- **TASK GOAL**
Copy out the whole listing exactly as written, leaving the pictures behind.

(Saved data entries)
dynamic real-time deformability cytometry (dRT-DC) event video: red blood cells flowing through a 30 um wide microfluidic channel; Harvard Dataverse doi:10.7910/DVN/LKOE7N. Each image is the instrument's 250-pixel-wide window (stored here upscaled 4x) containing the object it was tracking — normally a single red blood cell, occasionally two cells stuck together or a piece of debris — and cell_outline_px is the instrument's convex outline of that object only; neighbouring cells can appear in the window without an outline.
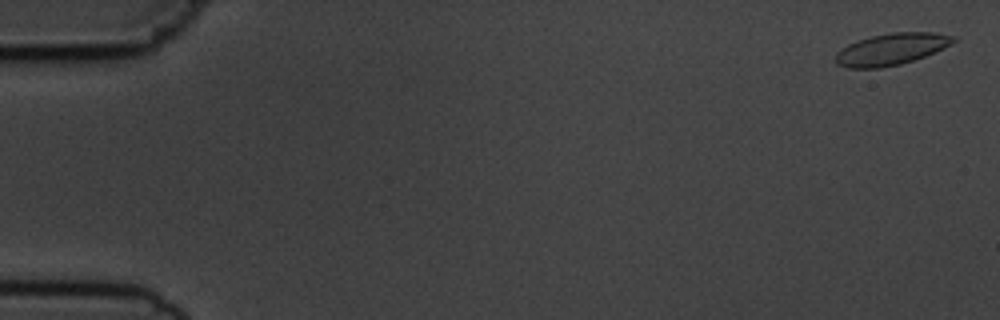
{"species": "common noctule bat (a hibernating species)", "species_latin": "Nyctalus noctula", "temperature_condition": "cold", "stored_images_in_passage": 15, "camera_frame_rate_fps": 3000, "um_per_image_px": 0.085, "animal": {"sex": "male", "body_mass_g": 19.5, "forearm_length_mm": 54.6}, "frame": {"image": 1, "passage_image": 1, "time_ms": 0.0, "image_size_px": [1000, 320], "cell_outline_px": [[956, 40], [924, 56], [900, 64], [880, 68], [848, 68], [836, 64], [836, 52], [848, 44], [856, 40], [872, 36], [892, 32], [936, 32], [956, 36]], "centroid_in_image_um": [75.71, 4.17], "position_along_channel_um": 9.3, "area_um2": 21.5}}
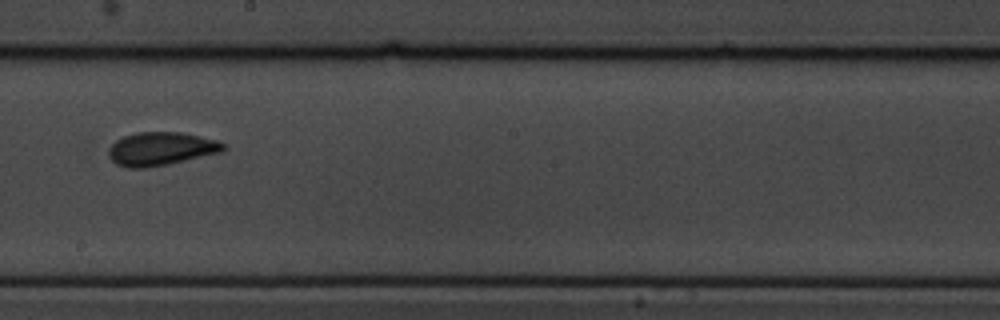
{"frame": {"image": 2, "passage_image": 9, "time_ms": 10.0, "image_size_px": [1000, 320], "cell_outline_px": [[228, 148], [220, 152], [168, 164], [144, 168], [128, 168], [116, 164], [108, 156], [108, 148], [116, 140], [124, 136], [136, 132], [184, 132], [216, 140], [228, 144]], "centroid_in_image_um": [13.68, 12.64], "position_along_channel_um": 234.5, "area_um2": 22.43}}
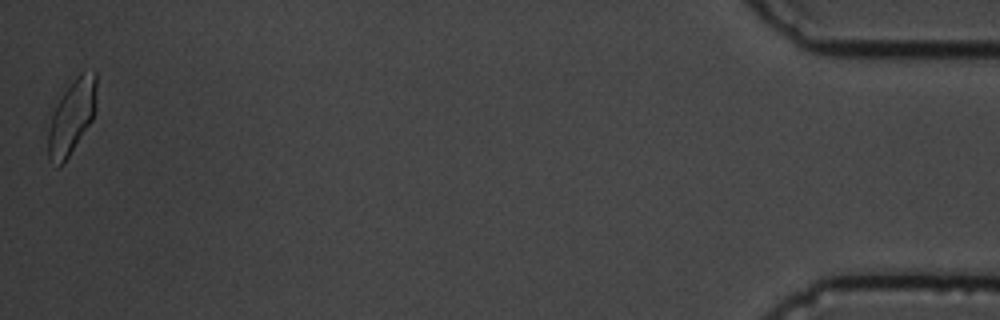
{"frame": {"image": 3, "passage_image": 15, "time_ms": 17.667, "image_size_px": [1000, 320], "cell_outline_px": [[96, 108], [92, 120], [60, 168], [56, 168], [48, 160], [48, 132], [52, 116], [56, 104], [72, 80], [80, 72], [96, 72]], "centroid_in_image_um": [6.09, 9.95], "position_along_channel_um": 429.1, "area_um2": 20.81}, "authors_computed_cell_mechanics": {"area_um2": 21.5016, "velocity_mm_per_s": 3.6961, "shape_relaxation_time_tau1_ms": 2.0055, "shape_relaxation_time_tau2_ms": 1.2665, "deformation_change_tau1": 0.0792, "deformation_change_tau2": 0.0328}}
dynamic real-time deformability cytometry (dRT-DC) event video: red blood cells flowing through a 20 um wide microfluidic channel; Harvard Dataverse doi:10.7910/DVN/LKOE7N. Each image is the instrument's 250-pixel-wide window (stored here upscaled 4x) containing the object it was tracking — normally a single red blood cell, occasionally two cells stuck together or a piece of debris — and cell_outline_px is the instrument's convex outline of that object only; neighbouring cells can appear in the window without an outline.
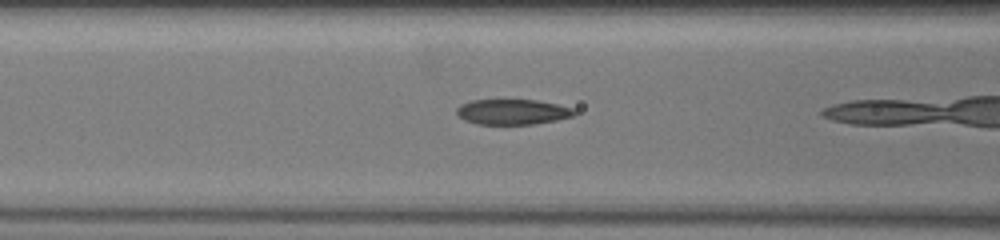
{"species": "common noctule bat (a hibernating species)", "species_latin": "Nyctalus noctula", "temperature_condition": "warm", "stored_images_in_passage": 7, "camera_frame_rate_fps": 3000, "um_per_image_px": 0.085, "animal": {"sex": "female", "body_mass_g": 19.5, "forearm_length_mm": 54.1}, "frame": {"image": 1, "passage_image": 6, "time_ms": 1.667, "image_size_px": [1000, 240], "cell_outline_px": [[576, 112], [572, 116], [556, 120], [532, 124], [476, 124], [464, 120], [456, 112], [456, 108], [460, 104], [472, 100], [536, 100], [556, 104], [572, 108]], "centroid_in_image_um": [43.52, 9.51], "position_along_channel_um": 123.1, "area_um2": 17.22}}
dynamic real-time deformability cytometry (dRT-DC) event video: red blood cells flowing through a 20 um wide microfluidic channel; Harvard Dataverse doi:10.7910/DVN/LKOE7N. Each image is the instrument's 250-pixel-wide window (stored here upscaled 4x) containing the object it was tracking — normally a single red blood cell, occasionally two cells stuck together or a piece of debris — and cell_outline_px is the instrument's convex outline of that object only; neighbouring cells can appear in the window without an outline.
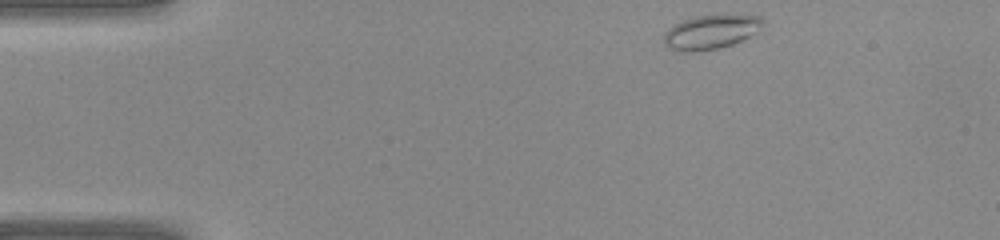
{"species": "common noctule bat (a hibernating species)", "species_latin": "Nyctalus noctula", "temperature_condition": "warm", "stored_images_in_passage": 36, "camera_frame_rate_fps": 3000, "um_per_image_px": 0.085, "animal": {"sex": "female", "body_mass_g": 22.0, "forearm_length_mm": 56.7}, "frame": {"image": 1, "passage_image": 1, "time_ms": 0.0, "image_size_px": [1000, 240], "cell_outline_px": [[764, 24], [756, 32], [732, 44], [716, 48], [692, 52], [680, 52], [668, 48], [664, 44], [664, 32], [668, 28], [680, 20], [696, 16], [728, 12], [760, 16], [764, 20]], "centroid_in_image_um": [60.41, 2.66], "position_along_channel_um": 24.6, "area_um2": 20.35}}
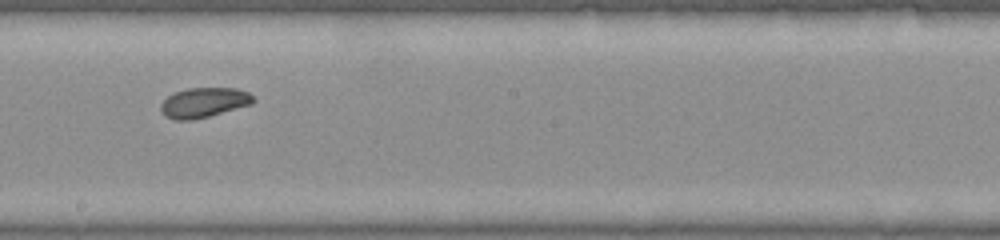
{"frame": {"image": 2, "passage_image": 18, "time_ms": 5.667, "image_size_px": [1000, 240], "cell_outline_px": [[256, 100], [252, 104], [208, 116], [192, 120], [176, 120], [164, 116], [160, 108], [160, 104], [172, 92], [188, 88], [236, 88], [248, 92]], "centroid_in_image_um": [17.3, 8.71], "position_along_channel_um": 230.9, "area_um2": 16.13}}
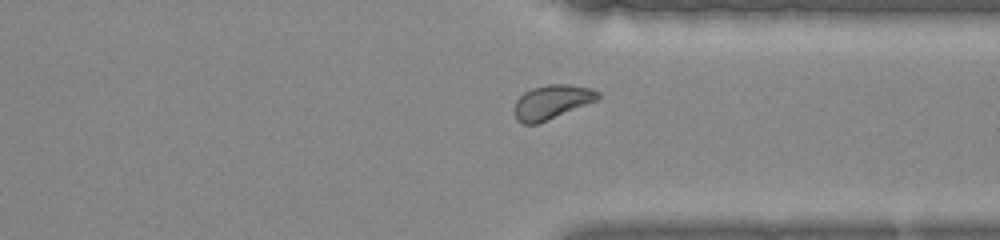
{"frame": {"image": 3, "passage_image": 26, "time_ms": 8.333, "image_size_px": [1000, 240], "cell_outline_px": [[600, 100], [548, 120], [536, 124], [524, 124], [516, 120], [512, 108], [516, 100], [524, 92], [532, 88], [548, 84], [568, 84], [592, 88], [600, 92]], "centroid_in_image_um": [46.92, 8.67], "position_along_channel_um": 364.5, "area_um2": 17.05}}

- **TASK OUTPUT**
dynamic real-time deformability cytometry (dRT-DC) event video: red blood cells flowing through a 30 um wide microfluidic channel; Harvard Dataverse doi:10.7910/DVN/LKOE7N. Each image is the instrument's 250-pixel-wide window (stored here upscaled 4x) containing the object it was tracking — normally a single red blood cell, occasionally two cells stuck together or a piece of debris — and cell_outline_px is the instrument's convex outline of that object only; neighbouring cells can appear in the window without an outline.
{"species": "common noctule bat (a hibernating species)", "species_latin": "Nyctalus noctula", "temperature_condition": "cold", "stored_images_in_passage": 15, "camera_frame_rate_fps": 3000, "um_per_image_px": 0.085, "animal": {"sex": "male", "body_mass_g": 19.5, "forearm_length_mm": 54.6}, "frame": {"image": 1, "passage_image": 1, "time_ms": 0.0, "image_size_px": [1000, 320], "cell_outline_px": [[956, 40], [924, 56], [900, 64], [880, 68], [848, 68], [836, 64], [836, 52], [848, 44], [856, 40], [872, 36], [892, 32], [936, 32], [956, 36]], "centroid_in_image_um": [75.71, 4.17], "position_along_channel_um": 9.3, "area_um2": 21.5}}
{"frame": {"image": 2, "passage_image": 9, "time_ms": 10.0, "image_size_px": [1000, 320], "cell_outline_px": [[228, 148], [220, 152], [168, 164], [144, 168], [128, 168], [116, 164], [108, 156], [108, 148], [116, 140], [124, 136], [136, 132], [184, 132], [216, 140], [228, 144]], "centroid_in_image_um": [13.68, 12.64], "position_along_channel_um": 234.5, "area_um2": 22.43}}
{"frame": {"image": 3, "passage_image": 15, "time_ms": 17.667, "image_size_px": [1000, 320], "cell_outline_px": [[96, 108], [92, 120], [60, 168], [56, 168], [48, 160], [48, 132], [52, 116], [56, 104], [72, 80], [80, 72], [96, 72]], "centroid_in_image_um": [6.09, 9.95], "position_along_channel_um": 429.1, "area_um2": 20.81}, "authors_computed_cell_mechanics": {"area_um2": 21.5016, "velocity_mm_per_s": 3.6961, "shape_relaxation_time_tau1_ms": 2.0055, "shape_relaxation_time_tau2_ms": 1.2665, "deformation_change_tau1": 0.0792, "deformation_change_tau2": 0.0328}}
dynamic real-time deformability cytometry (dRT-DC) event video: red blood cells flowing through a 20 um wide microfluidic channel; Harvard Dataverse doi:10.7910/DVN/LKOE7N. Each image is the instrument's 250-pixel-wide window (stored here upscaled 4x) containing the object it was tracking — normally a single red blood cell, occasionally two cells stuck together or a piece of debris — and cell_outline_px is the instrument's convex outline of that object only; neighbouring cells can appear in the window without an outline.
{"species": "common noctule bat (a hibernating species)", "species_latin": "Nyctalus noctula", "temperature_condition": "warm", "stored_images_in_passage": 7, "camera_frame_rate_fps": 3000, "um_per_image_px": 0.085, "animal": {"sex": "female", "body_mass_g": 19.5, "forearm_length_mm": 54.1}, "frame": {"image": 1, "passage_image": 6, "time_ms": 1.667, "image_size_px": [1000, 240], "cell_outline_px": [[576, 112], [572, 116], [556, 120], [532, 124], [476, 124], [464, 120], [456, 112], [456, 108], [460, 104], [472, 100], [536, 100], [556, 104], [572, 108]], "centroid_in_image_um": [43.52, 9.51], "position_along_channel_um": 123.1, "area_um2": 17.22}}
dynamic real-time deformability cytometry (dRT-DC) event video: red blood cells flowing through a 20 um wide microfluidic channel; Harvard Dataverse doi:10.7910/DVN/LKOE7N. Each image is the instrument's 250-pixel-wide window (stored here upscaled 4x) containing the object it was tracking — normally a single red blood cell, occasionally two cells stuck together or a piece of debris — and cell_outline_px is the instrument's convex outline of that object only; neighbouring cells can appear in the window without an outline.
{"species": "common noctule bat (a hibernating species)", "species_latin": "Nyctalus noctula", "temperature_condition": "warm", "stored_images_in_passage": 36, "camera_frame_rate_fps": 3000, "um_per_image_px": 0.085, "animal": {"sex": "female", "body_mass_g": 22.0, "forearm_length_mm": 56.7}, "frame": {"image": 1, "passage_image": 1, "time_ms": 0.0, "image_size_px": [1000, 240], "cell_outline_px": [[764, 24], [756, 32], [732, 44], [716, 48], [692, 52], [680, 52], [668, 48], [664, 44], [664, 32], [668, 28], [680, 20], [696, 16], [728, 12], [760, 16], [764, 20]], "centroid_in_image_um": [60.41, 2.66], "position_along_channel_um": 24.6, "area_um2": 20.35}}
{"frame": {"image": 2, "passage_image": 18, "time_ms": 5.667, "image_size_px": [1000, 240], "cell_outline_px": [[256, 100], [252, 104], [208, 116], [192, 120], [176, 120], [164, 116], [160, 108], [160, 104], [172, 92], [188, 88], [236, 88], [248, 92]], "centroid_in_image_um": [17.3, 8.71], "position_along_channel_um": 230.9, "area_um2": 16.13}}
{"frame": {"image": 3, "passage_image": 26, "time_ms": 8.333, "image_size_px": [1000, 240], "cell_outline_px": [[600, 100], [548, 120], [536, 124], [524, 124], [516, 120], [512, 108], [516, 100], [524, 92], [532, 88], [548, 84], [568, 84], [592, 88], [600, 92]], "centroid_in_image_um": [46.92, 8.67], "position_along_channel_um": 364.5, "area_um2": 17.05}}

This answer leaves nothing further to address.